My recommended approach. Drill list-comprehensions and dictionary-comprehensions until reflex. These give Python solutions a 30-percent code-length advantage over Java or C-plus-plus solutions.
The single most common trap. Mutable-default-argument is a subtle Python bug. Always use None as default and instantiate inside the function.
Practice Schedule (7-Day Drill for Python Programming)
Run this schedule one week before your placement test. Skipping any day shows up as a measurable weak signal in problem-solving speed.
- Day 1. Read the topic theory cold. Note the 4 to 5 core formulas or patterns.
- Day 2. Solve 10 easy problems with the textbook approach.

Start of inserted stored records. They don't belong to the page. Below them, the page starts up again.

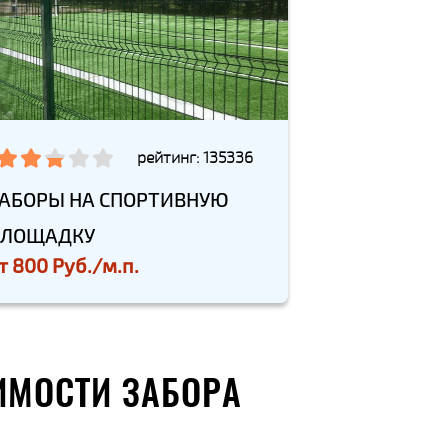
рейтинг: 135336
АБОРЫ НА СПОРТИВНУЮ
ПЛОЩАДКУ
т
800 Руб./м.п.
ИМОСТИ ЗАБОРА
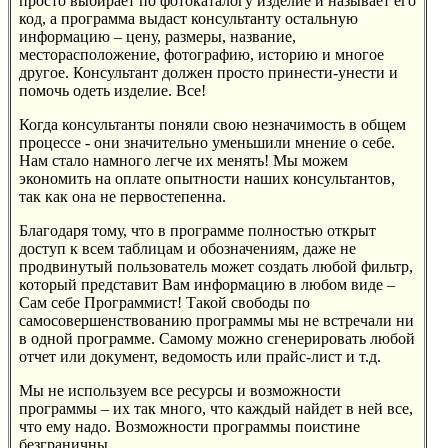
просто выбирает по фотокаталогу изделие и называет его
код, а программа выдаст консультанту остальную
информацию – цену, размеры, название,
месторасположение, фотографию, историю и многое
другое. Консультант должен просто принести-унести и
помочь одеть изделие. Все!
Когда консультанты поняли свою незначимость в общем
процессе - они значительно уменьшили мнение о себе.
Нам стало намного легче их менять! Мы можем
экономить на оплате опытности наших консультантов,
так как она не первостепенна.
Благодаря тому, что в программе полностью открыт
доступ к всем таблицам и обозначениям, даже не
продвинутый пользователь может создать любой фильтр,
который представит Вам информацию в любом виде –
Сам себе Программист! Такой свободы по
самосовершенствованию программы мы не встречали ни
в одной программе. Самому можно сгенерировать любой
отчет или документ, ведомость или прайс-лист и т.д.
Мы не используем все ресурсы и возможности
программы – их так много, что каждый найдет в ней все,
что ему надо. Возможности программы поистине
безграничны.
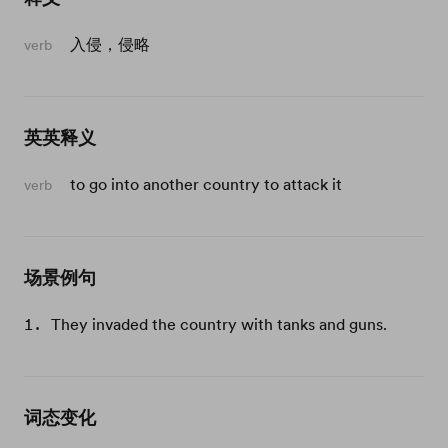
入侵，侵略
verb
英英释义
to go into another country to attack it
verb
场景例句
They invaded the country with tanks and guns.
词态变化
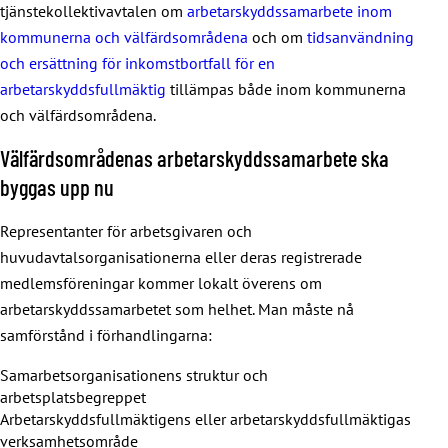
tjänstekollektivavtalen om
arbetarskyddssamarbete inom
kommunerna och välfärdsområdena
och om
tidsanvändning
och ersättning för inkomstbortfall för en
arbetarskyddsfullmäktig
tillämpas både inom kommunerna
och välfärdsområdena.
Välfärdsområdenas arbetarskyddssamarbete ska
byggas upp nu
Representanter för arbetsgivaren och
huvudavtalsorganisationerna eller deras registrerade
medlemsföreningar kommer lokalt överens om
arbetarskyddssamarbetet som helhet. Man måste nå
samförstånd i förhandlingarna:
Samarbetsorganisationens struktur och
arbetsplatsbegreppet
Arbetarskyddsfullmäktigens eller arbetarskyddsfullmäktigas
verksamhetsområde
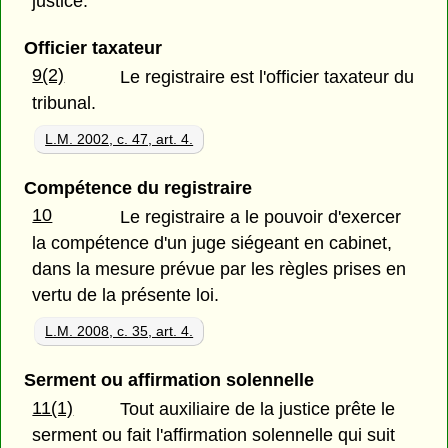
justice.
Officier taxateur
9(2)
Le registraire est l'officier taxateur du
tribunal.
L.M. 2002, c. 47, art. 4.
Compétence du registraire
10
Le registraire a le pouvoir d'exercer
la compétence d'un juge siégeant en cabinet,
dans la mesure prévue par les règles prises en
vertu de la présente loi.
L.M. 2008, c. 35, art. 4.
Serment ou affirmation solennelle
11(1)
Tout auxiliaire de la justice prête le
serment ou fait l'affirmation solennelle qui suit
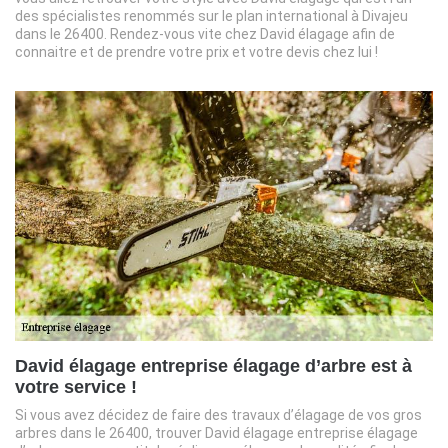
des spécialistes renommés sur le plan international à Divajeu
dans le 26400. Rendez-vous vite chez David élagage afin de
connaitre et de prendre votre prix et votre devis chez lui !
David élagage entreprise élagage d’arbre est à
votre service !
Si vous avez décidez de faire des travaux d’élagage de vos gros
arbres dans le 26400, trouver David élagage entreprise élagage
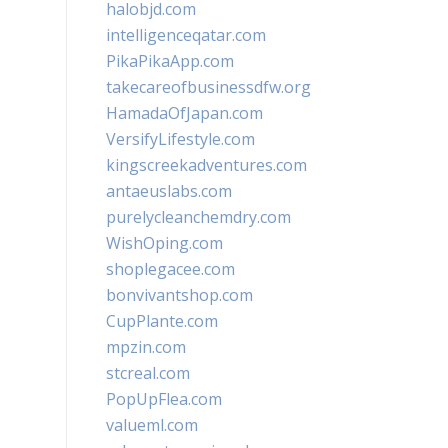
halobjd.com
intelligenceqatar.com
PikaPikaApp.com
takecareofbusinessdfw.org
HamadaOfJapan.com
VersifyLifestyle.com
kingscreekadventures.com
antaeuslabs.com
purelycleanchemdry.com
WishOping.com
shoplegacee.com
bonvivantshop.com
CupPlante.com
mpzin.com
stcreal.com
PopUpFlea.com
valueml.com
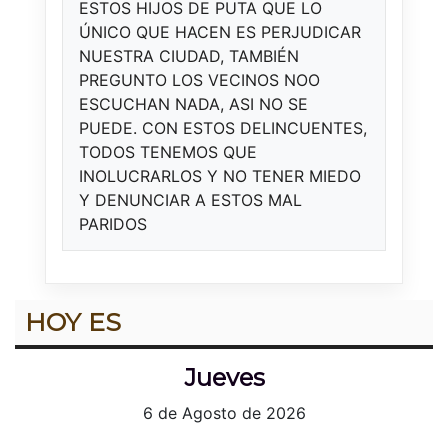
ESTOS HIJOS DE PUTA QUE LO
ÚNICO QUE HACEN ES PERJUDICAR
NUESTRA CIUDAD, TAMBIÉN
PREGUNTO LOS VECINOS NOO
ESCUCHAN NADA, ASI NO SE
PUEDE. CON ESTOS DELINCUENTES,
TODOS TENEMOS QUE
INOLUCRARLOS Y NO TENER MIEDO
Y DENUNCIAR A ESTOS MAL
PARIDOS
HOY ES
Jueves
6 de Agosto de 2026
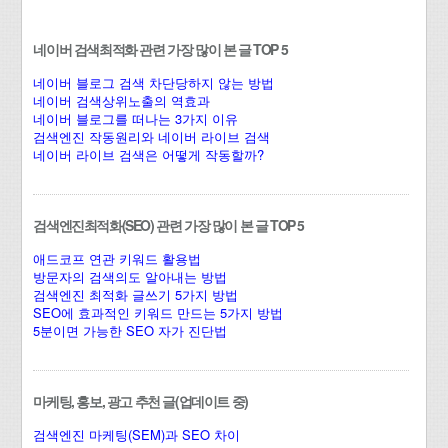
네이버 검색최적화 관련 가장 많이 본 글 TOP 5
네이버 블로그 검색 차단당하지 않는 방법
네이버 검색상위노출의 역효과
네이버 블로그를 떠나는 3가지 이유
검색엔진 작동원리와 네이버 라이브 검색
네이버 라이브 검색은 어떻게 작동할까?
검색엔진최적화(SEO) 관련 가장 많이 본 글 TOP 5
애드코프 연관 키워드 활용법
방문자의 검색의도 알아내는 방법
검색엔진 최적화 글쓰기 5가지 방법
SEO에 효과적인 키워드 만드는 5가지 방법
5분이면 가능한 SEO 자가 진단법
마케팅, 홍보, 광고 추천 글(업데이트 중)
검색엔진 마케팅(SEM)과 SEO 차이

Aim for accuracy over speed.
- Day 3. Solve 15 medium problems. Track time per problem. Target under 90 seconds per problem.
- Day 4. Solve 10 medium and 5 hard problems. Identify your weakest sub-pattern.
- Day 5. Drill only the weakest sub-pattern (15 problems). Goal is reflex on that pattern.
- Day 6. Take a full mock section with mixed problems. Score yourself against the target.
- Day 7. Rest, light revision only. Re-read your formula cheat-sheet once.
Verified Sources (May 2026)
Question patterns and frequency data referenced above are aggregated from these public sources. Cross-check question banks for your specific test format.
- IndiaBix Coding and DSA question bank, accessed May 2026
- PrepInsta Python Programming question bank, 2025-2026 placement cycle
- GeeksforGeeks Python Programming tutorial and practice section
- LeetCode discuss interview-experience posts tagged Coding and DSA, 2025 to May 2026
- AmbitionBox and Glassdoor 2025-2026 candidate interview reports for Python Programming
Methodology applied to this articlelast verified 15 May 2026
- No fabricated salary numbers or success rates. If we quote a range, it's sourced.
- No noun-substituted templates. This article was not generated by swapping company names in a stock prompt.
- No paid placements, sponsored coaching links, or affiliate-shilled course pushes.